The Economic Commission for Africa’s (ECA) Regional Integration and Trade Division Director, Stephen Karingi stated that the private sector will play a key role in the success of the African Continental Free Trade Area (AfCFTA) as well as Africa’s recovery from the pandemic.
In remarks during the 6th PIDA Week, the ECA Director indicated that the role of the private sector in the AfCFTA will be necessary for unlocking Africa’s potential since the continent does not have the fiscal space for trillion-dollar stimulus packages as it attempts to ‘build forward better’ from the impact of COVID-19.
He opined that the private sector will bring in enhanced regulations and an improved environment, and huge deficits in infrastructure services could be addressed by the scale and competition that the AfCFTA provides in helping attract finance.
“The African Continental Free Trade Area (AfCFTA) can help drive the continent’s economic recovery from the deadly coronavirus pandemic and spur transformation” .
-Stephen Karingi.
He stressed that Africa will have to look for innovative alternatives to push its recovery efforts. To him, quality infrastructure development will also play a crucial role if the AfCFTA is to spur economic growth on the continent.
“ECA’s latest empirical analysis provides useful insights in terms of the trade-related impacts the implementation of the AfCFTA is expected to have on African economies” .
Mr. Karingi
Results from the liberalization of trade in goods alone under the AfCFTA reform show that Africa’s global GDP and exports would increase. Overall, Africa’s GDP is forecasted to increase between US$28 and US$44 billion after full implementation in 2040, as compared to a baseline without tariff liberalization.
As far as exports are concerned, the bulk of the benefits would be for intra-African trade, with intra-African exports foreseen to increase by around US$50-US$70 billion.
“It is worth emphasizing that two-thirds of latter gains would be realized in the manufacturing sector, providing invaluable opportunities for industrialization. The supply-chains, which are critical to diversification and inclusion, and if deep, transformation. That is why we are all particular about rules of origin, and obedience to AfCFTA rules” .
Mr. Karingi
Interestingly, post-implementation, the proportion of industrial products in additional intra-African trade would be larger for least developed countries (LDCs) than non-LDCs – i.e. 76% vs. 62%, respectively.

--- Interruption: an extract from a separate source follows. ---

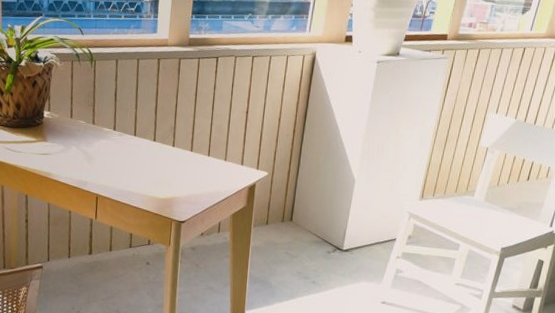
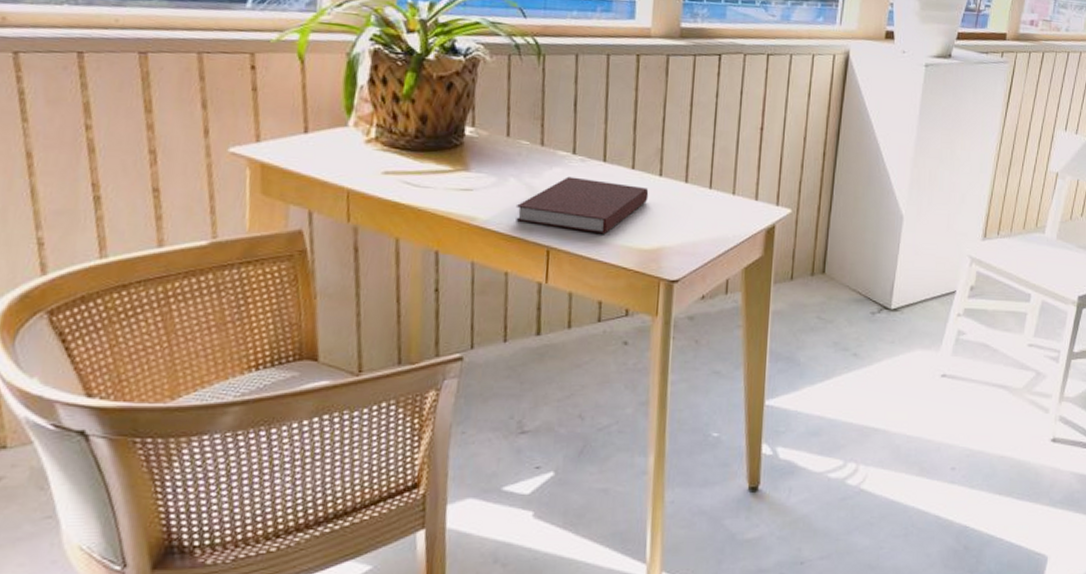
notebook: none [76,146,165,187] -> present [515,176,649,234]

The AfCFTA Agreement instructs State Parties to liberalize trade in services, remove some of the non-tariff barriers (NTBs), along with the adoption of trade facilitation measures.

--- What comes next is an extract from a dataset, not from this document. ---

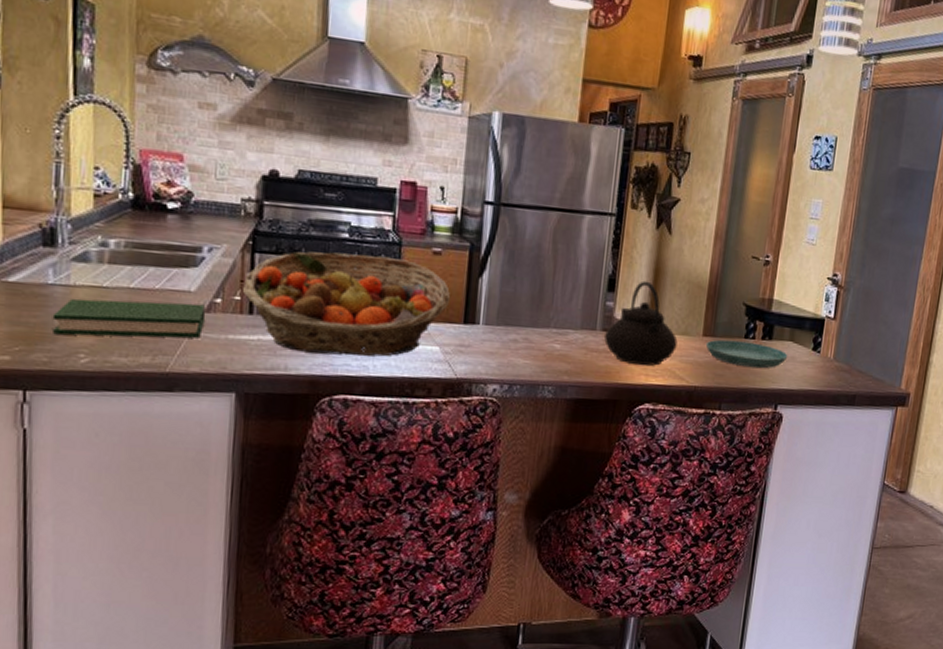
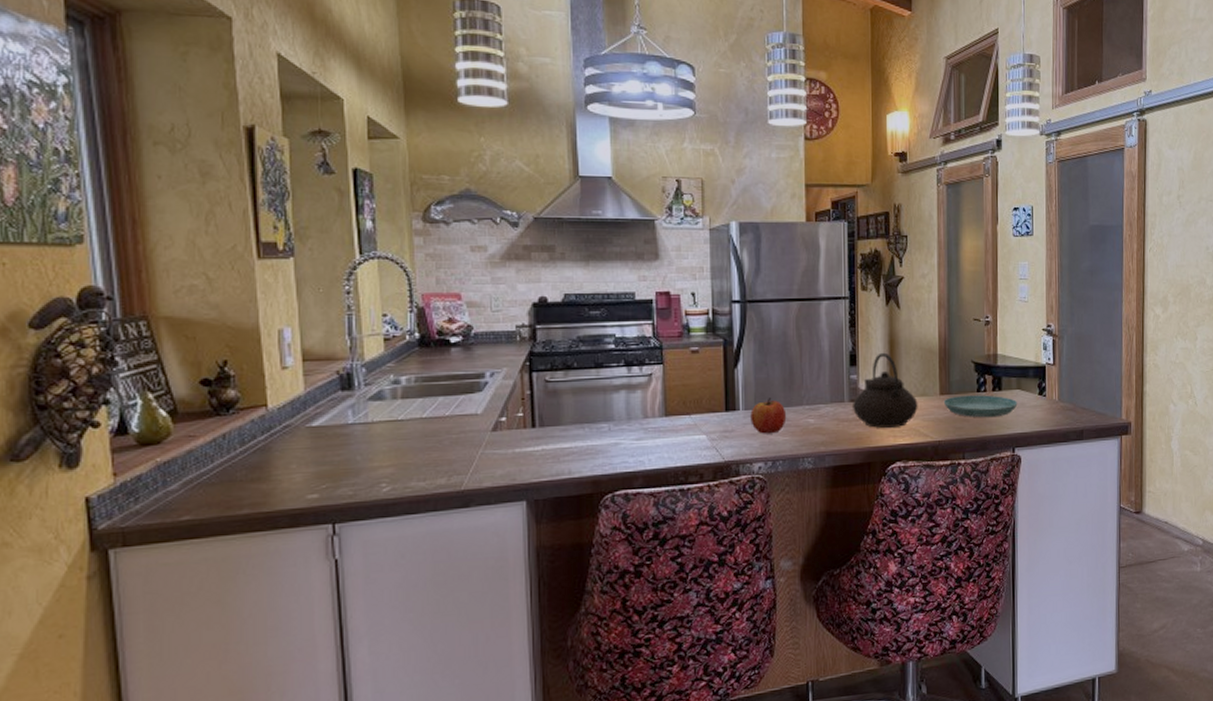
hardback book: present [52,298,206,338] -> none [354,424,493,470]
fruit basket: present [243,251,451,357] -> none [525,360,712,456]
apple: none [490,315,531,355] -> present [750,398,787,434]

Previous analyses by the ECA and UNCTAD show that the reduction of NTBs and implementing trade facilitation reforms strongly amplify the benefits observed through the sole removal of tariffs, in terms of both exports and welfare, which could increase two- to four-fold.
The ECA Director said transformation through the AfCFTA will occur by unlocking manufacturing potential and facilitate industrialization; and it will help build a robust and resilient private sector, which is vital for inclusiveness and sustainable growth.
Mr. Karingi further stated that the long-term prospects that the AfCFTA brings cannot be underestimated.
“In other words, the financial liberalization in the continent foreseen in the AfCFTA will lead to financial integration and deepening. It will allow countries to accelerate reforms.
“It is also catalytic, acting as a platform for leapfrogging services liberalization. The phase II segment of the AfCFTA makes this possible as it enhances competition, creates a common investment area, and rewards and protects innovators.
“There is a two-way causality between infrastructure investments and AfCFTA contribution to the African economy. Infrastructure is a source of resilience, as we have seen in some sectors such as ICT.
“The priority services sectors of the AfCFTA require infrastructure, and State parties must realize that offensive strategies will be undermined by any lack of progress in the infrastructure services commitments.”